Within the CLASS project, we sensorized 3 cars and gave them a “brain”. The board that we use, called Drive AGX Xavier, is an automotive grade computing platform developed by NVIDIA. The car is equipped with an Xsens GPS, 4 Sekonix automotive cameras and a LiDAR sensor, produced by Ouster.
In the video above you can see the fusion of the 4 cameras and the LiDAR. The cameras return frames, that can be seen on the left, while the LiDAR is a laser sensor that determines the distance to one or more surrounding points by measuring their light reflection. The sensor returns a point cloud of the surrounding environment, but with only spatial information. Therefore, if we want both the spatial information and image features, such as colours, we need to fuse the outputs of those sensors.
To do so, a calibration and alignment of cameras and Lidar is required. Once this step is performed, the sensors share the same reference system, so that it is possible to project a pixel of a frame on the cloud and obtain a meaningful coloured map.
Moreover, now 3D boxes can be easily obtained. We perform object detection and classification on the cameras, using a neural network enhanced by our team, called YOLO. The detector gives in output bounding boxes and a corresponding category. For the pointcloud, we first pre-process the points, such as removing the points corresponding to the ground, and then we compute clustering in a very fast way, associating all the points of the same object in a single cluster. At that point, we apply the fusion, matching the 2D bounding boxes with their category, and with the clusters on the pointcloud, in order to obtain 3D object detection and classification.

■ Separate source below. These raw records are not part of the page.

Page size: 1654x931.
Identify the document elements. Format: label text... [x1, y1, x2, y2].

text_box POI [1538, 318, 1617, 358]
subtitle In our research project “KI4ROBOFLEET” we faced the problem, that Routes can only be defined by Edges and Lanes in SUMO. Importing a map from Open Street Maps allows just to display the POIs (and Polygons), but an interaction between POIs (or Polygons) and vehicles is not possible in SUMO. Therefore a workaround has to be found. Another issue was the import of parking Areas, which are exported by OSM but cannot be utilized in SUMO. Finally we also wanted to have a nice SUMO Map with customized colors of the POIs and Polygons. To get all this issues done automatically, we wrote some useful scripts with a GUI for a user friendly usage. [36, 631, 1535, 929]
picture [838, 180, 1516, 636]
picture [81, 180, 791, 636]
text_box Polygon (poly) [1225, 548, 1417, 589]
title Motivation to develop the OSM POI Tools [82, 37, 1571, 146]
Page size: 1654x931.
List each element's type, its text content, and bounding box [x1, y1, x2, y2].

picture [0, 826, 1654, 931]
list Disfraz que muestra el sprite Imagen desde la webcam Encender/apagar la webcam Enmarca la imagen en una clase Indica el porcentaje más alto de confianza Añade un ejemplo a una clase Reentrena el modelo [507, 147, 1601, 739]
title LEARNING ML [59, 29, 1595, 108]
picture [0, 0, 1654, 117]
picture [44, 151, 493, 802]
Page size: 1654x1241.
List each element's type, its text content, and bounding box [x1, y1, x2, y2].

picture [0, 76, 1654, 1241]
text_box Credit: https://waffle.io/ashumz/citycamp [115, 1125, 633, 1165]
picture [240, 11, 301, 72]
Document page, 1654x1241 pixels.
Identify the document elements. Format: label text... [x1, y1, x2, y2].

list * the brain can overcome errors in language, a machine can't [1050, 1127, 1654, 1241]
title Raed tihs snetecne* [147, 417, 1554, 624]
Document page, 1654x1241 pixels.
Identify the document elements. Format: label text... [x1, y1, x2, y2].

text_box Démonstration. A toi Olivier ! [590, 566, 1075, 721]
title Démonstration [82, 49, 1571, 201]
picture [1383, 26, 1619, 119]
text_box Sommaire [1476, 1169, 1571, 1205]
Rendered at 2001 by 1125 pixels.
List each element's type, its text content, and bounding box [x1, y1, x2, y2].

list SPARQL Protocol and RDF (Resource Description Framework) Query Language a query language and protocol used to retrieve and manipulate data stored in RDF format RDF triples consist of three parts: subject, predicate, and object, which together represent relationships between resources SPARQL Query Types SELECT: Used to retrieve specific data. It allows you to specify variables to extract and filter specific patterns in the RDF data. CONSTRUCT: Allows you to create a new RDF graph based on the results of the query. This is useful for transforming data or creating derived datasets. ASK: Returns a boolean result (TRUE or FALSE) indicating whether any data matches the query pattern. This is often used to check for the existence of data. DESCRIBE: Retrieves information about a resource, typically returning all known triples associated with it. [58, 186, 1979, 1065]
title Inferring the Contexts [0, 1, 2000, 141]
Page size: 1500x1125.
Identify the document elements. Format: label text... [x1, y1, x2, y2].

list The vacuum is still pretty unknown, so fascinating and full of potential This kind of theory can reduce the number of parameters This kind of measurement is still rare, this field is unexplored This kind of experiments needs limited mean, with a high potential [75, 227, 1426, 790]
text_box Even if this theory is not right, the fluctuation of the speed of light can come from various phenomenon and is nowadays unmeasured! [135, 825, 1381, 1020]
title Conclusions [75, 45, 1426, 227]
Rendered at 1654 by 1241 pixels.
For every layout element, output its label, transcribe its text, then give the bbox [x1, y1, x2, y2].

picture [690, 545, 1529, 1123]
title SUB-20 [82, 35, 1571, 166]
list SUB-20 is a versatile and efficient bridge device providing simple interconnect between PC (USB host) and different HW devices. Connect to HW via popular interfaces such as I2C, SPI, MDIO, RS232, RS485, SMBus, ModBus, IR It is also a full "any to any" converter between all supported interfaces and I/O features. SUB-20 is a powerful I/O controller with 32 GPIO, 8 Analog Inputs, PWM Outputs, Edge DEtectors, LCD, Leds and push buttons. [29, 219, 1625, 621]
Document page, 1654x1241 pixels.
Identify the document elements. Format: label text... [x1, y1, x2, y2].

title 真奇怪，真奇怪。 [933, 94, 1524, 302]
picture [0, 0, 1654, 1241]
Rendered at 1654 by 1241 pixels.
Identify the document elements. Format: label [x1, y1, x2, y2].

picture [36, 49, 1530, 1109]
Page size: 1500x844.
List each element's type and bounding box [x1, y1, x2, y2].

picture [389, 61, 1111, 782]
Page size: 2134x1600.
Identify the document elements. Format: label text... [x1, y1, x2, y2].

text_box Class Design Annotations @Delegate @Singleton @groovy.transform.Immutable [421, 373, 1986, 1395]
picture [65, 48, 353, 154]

The boxes that are shown in the video are the outputs of this fusion and the colour of the boxes indicates the classification. For example, the green boxes are the cars, while the orange ones are the pedestrians. We then send the fused information to the city via the private 4G network of the MASA area.
The pyramids seen on top of some objects represent all the information that is sent back from the city. As it can be noticed, the data from the car is augmented, and this can be very useful for many different ADAS applications.